_Task item_. Gather every line below that contains the word "this", treating uppercase and lowercase as different.

┌─ Input material

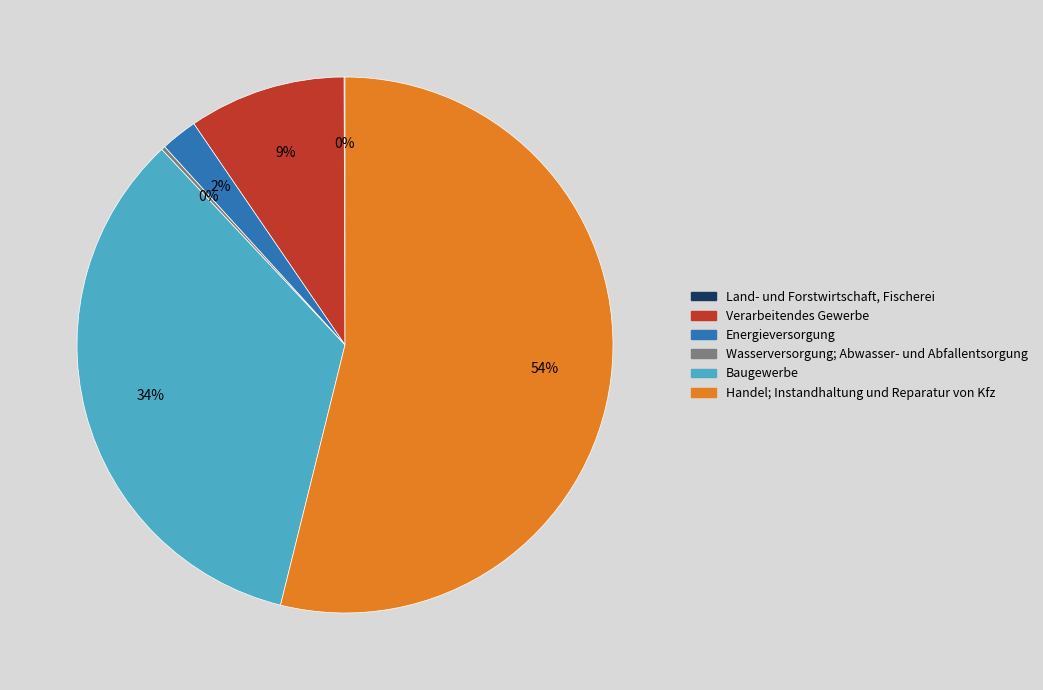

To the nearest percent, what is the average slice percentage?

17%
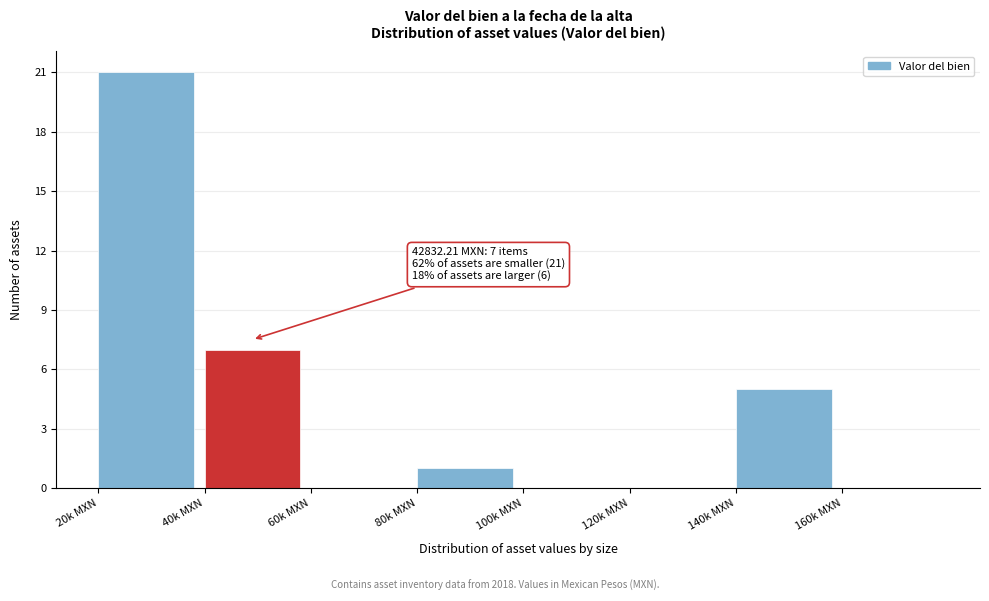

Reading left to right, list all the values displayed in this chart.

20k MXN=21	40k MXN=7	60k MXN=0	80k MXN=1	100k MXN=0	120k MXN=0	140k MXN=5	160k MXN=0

└─
┌─ Input material

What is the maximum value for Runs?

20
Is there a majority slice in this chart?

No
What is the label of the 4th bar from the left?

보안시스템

└─

_Written solution_.
Reading left to right, list all the values displayed in this chart.
Is there a majority slice in this chart?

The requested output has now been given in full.